What to produce
From the line with "right shoulder: (447, 213)" to the line with "left back paw: (365, 281)", retype every line exactly, including those two, and leave out the rest of the data below.

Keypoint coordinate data
---

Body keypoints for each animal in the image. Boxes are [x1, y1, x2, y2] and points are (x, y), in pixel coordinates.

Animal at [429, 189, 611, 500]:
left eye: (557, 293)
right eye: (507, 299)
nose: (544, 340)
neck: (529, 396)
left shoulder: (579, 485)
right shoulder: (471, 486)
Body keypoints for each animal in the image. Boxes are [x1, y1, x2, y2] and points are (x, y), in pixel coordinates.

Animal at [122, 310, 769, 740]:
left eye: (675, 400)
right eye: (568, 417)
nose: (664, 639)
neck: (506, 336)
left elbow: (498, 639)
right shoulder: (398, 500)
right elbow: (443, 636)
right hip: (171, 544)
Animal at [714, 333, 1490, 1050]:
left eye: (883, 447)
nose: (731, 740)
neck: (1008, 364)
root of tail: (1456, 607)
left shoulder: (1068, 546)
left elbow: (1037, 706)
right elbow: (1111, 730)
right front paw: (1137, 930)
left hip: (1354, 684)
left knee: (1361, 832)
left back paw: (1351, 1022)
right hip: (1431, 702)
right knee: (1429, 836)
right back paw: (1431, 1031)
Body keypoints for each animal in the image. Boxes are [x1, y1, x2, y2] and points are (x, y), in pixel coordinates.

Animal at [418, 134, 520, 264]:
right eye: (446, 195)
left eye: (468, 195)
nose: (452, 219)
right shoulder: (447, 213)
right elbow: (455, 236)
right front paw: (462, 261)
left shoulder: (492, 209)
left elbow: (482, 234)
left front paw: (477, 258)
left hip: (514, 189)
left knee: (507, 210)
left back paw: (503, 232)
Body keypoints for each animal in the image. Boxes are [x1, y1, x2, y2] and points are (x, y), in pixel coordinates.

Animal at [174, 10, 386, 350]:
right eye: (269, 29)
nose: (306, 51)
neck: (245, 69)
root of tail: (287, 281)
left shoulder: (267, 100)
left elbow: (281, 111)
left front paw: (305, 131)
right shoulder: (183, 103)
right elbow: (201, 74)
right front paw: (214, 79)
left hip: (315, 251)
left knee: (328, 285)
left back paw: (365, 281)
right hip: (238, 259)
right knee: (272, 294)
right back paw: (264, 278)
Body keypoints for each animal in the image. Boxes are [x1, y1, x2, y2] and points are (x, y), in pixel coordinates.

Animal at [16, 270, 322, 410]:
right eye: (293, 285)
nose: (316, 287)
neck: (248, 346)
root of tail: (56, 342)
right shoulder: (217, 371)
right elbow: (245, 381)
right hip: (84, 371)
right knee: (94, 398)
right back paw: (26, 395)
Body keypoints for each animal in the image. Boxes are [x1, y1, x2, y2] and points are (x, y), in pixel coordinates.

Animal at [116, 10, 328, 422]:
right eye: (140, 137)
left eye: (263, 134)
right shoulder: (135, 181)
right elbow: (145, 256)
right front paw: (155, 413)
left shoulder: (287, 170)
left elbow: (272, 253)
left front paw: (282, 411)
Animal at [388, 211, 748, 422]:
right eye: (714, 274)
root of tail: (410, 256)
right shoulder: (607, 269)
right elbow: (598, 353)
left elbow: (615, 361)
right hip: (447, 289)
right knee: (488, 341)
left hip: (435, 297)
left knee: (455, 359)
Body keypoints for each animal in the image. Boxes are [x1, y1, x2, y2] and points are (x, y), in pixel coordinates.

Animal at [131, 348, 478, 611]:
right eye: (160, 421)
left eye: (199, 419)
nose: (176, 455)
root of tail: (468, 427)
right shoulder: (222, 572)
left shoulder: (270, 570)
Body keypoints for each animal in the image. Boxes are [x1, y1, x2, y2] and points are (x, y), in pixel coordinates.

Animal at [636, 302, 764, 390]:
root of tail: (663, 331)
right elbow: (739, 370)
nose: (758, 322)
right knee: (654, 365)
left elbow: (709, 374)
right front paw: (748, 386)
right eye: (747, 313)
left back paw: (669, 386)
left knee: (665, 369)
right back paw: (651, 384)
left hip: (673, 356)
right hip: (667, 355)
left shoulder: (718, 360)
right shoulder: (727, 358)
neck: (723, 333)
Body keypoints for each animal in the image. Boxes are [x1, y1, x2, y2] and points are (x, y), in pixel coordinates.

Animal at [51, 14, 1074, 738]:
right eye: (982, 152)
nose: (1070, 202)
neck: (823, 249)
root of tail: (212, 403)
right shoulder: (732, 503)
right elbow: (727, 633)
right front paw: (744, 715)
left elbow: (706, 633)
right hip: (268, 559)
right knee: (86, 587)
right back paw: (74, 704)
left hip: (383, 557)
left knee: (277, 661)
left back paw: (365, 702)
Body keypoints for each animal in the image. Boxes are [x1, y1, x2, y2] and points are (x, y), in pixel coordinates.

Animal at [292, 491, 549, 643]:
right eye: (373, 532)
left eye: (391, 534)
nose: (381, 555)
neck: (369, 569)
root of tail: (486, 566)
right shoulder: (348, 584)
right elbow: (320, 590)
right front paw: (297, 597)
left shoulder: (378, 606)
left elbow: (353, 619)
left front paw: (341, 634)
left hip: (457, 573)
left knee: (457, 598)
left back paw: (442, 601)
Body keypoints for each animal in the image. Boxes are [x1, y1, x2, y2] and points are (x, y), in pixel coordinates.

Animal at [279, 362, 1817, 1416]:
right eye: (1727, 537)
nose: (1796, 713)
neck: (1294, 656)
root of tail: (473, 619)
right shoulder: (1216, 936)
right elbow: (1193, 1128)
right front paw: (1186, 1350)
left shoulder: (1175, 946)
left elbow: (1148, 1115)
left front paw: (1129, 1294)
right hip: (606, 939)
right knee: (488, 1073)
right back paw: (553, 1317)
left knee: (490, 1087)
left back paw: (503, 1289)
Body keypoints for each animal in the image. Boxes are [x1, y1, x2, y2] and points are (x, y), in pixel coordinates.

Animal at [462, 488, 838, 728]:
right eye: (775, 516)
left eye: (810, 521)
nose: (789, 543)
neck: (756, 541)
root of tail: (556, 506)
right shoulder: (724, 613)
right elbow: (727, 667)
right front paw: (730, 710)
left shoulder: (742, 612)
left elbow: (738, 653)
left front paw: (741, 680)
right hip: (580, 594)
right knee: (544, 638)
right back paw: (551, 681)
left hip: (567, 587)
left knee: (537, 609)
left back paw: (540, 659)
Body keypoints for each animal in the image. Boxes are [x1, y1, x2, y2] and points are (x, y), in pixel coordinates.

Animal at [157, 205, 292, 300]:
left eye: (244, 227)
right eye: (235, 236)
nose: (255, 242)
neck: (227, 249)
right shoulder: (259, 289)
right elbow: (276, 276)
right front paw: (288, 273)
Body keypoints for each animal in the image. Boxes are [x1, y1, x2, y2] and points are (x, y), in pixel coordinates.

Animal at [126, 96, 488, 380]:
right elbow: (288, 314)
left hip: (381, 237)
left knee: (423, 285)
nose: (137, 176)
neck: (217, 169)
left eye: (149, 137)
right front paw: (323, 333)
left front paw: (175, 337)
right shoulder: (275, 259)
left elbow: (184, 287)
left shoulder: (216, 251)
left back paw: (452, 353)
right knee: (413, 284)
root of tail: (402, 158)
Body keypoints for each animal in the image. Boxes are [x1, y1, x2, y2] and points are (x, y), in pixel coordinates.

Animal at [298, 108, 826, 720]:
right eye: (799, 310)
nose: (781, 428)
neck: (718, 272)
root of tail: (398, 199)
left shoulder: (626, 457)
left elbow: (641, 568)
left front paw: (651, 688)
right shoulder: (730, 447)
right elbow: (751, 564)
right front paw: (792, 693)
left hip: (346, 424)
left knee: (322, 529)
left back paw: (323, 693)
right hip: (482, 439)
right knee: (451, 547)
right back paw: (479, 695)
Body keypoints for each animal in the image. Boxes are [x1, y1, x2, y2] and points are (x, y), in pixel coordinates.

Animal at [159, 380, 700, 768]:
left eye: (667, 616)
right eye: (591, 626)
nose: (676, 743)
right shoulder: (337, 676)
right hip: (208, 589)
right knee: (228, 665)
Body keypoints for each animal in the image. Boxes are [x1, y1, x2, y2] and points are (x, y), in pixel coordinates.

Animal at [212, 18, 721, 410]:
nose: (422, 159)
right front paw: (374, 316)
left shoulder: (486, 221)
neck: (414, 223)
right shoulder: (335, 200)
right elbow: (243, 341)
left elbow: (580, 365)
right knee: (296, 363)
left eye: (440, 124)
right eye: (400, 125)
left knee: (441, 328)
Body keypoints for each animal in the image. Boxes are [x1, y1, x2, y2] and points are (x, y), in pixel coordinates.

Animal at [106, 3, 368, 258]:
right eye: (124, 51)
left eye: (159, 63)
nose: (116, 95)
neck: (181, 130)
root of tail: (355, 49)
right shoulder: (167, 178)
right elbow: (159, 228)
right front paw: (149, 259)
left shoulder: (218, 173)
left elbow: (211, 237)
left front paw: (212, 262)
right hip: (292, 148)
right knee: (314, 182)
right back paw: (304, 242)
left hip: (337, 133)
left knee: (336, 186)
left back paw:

---

Response box
right shoulder: (447, 213)
right elbow: (455, 236)
right front paw: (462, 261)
left shoulder: (492, 209)
left elbow: (482, 234)
left front paw: (477, 258)
left hip: (514, 189)
left knee: (507, 210)
left back paw: (503, 232)
Body keypoints for each animal in the image. Boxes are [x1, y1, x2, y2] and points are (x, y), in pixel coordinates.

Animal at [174, 10, 386, 350]:
right eye: (269, 29)
nose: (306, 51)
neck: (245, 69)
root of tail: (287, 281)
left shoulder: (267, 100)
left elbow: (281, 111)
left front paw: (305, 131)
right shoulder: (183, 103)
right elbow: (201, 74)
right front paw: (214, 79)
left hip: (315, 251)
left knee: (328, 285)
left back paw: (365, 281)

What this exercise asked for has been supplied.